High levels of vitamins E and C are associated with improved strength and physical performance in the elderly. Whether supplemental vitamins E and C can improve limb strength is unknown. Therefore, we measured plasma vitamin E and C concentrations before and three months after ACL surgery in our two experimental groups described above. Not surprisingly, the injured leg was weaker than the other leg at baseline, and it remained so three months after surgery. However, greater gains in leg strength after surgery were associated with higher plasma vitamin C levels prior to surgery and with elevated vitamin C levels following supplementation, suggesting that vitamin C aids muscle recovery from ACL surgery.
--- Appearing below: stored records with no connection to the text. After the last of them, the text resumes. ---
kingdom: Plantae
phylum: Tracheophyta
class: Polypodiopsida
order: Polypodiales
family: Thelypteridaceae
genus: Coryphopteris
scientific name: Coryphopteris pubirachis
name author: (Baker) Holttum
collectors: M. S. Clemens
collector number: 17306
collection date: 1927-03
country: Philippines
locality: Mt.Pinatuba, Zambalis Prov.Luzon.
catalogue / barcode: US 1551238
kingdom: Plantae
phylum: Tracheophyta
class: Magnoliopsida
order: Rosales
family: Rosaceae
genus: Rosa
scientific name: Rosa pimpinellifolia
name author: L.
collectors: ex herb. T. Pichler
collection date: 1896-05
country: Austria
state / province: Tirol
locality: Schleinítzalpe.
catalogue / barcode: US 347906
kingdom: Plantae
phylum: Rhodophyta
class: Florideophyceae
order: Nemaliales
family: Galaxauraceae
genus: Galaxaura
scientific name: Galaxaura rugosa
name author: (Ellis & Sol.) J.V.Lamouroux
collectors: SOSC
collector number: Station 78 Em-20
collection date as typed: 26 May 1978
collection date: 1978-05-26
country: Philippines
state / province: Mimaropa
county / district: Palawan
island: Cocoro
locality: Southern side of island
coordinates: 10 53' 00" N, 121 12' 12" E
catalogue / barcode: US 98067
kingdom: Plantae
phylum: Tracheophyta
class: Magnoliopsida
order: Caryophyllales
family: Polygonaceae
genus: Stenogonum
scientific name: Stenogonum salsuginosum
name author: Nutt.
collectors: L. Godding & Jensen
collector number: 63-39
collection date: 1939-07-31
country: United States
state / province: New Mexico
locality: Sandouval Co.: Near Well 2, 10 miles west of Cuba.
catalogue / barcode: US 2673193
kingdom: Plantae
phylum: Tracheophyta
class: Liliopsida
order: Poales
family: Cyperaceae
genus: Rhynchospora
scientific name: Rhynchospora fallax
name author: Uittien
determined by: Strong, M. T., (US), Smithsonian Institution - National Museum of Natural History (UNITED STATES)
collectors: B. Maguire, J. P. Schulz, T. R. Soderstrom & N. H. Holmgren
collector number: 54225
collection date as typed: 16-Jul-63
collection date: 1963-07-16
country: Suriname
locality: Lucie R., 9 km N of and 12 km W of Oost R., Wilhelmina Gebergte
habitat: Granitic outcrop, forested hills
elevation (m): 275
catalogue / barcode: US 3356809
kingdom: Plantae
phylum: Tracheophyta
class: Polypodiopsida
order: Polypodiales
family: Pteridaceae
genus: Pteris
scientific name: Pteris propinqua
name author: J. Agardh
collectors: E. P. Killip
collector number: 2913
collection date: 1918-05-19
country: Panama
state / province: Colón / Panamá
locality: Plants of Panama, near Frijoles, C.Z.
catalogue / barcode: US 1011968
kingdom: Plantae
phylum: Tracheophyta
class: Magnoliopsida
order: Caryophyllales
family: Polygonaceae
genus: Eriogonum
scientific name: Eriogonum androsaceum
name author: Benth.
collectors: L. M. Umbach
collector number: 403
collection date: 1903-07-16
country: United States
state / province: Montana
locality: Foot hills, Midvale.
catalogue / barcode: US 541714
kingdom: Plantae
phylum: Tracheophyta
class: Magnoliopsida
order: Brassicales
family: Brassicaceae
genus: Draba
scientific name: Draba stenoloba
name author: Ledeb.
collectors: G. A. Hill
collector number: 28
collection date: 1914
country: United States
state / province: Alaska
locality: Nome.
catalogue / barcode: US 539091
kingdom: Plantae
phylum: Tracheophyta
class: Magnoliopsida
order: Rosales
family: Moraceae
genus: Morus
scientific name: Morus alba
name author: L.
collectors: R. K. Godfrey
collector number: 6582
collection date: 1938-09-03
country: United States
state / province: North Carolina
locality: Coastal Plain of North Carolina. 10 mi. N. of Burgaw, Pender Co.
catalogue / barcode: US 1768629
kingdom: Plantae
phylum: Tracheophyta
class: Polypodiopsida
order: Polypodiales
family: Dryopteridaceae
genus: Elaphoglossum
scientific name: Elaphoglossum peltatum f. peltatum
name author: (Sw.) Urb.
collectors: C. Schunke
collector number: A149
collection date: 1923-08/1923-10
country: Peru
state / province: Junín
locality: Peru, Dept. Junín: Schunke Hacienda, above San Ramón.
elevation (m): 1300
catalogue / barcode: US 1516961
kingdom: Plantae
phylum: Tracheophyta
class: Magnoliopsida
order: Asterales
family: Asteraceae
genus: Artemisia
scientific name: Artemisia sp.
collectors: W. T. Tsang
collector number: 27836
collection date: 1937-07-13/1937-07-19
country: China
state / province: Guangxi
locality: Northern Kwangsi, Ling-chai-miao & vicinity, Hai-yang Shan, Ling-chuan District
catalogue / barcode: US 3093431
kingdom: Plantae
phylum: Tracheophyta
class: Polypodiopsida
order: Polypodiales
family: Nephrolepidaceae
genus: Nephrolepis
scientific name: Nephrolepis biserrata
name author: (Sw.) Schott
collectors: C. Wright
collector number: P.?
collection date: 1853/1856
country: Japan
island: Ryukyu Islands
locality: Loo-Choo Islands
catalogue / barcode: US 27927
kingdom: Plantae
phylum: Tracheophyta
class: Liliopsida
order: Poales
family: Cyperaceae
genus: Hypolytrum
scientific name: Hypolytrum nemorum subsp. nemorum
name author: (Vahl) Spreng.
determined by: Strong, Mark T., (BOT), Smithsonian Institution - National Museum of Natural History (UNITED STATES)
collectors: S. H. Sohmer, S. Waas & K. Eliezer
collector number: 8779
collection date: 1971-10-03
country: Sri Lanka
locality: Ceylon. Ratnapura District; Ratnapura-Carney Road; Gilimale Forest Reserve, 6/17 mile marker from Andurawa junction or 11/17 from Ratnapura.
Our data indicate that supplemental vitamins E and C provided protection against undesirable immunological activity after surgery. The reduction of the anti-inflammatory cytokine IL-10 by antioxidant supplementation following surgery may have provided protection against complications, as seen in other conditions. Interestingly, in the subjects supplemented with vitamins E and C, lower oxidative stress and a higher pro-to-anti-inflammatory cytokine ratio were associated with greater leg strength three months after ACL reconstruction. In conclusion, our results suggest that there is a potential therapeutic benefit of vitamin E and C supplementation on both immediate surgically-induced immunological changes and with the short-term recovery of leg strength following ACL reconstruction. Antioxidant supplementation may be of therapeutic benefit to patients suffering from other conditions involving oxidative stress and inflammation.
This work was funded, in part, by USANA Health Sciences, Inc., Salt Lake City, UT, USA.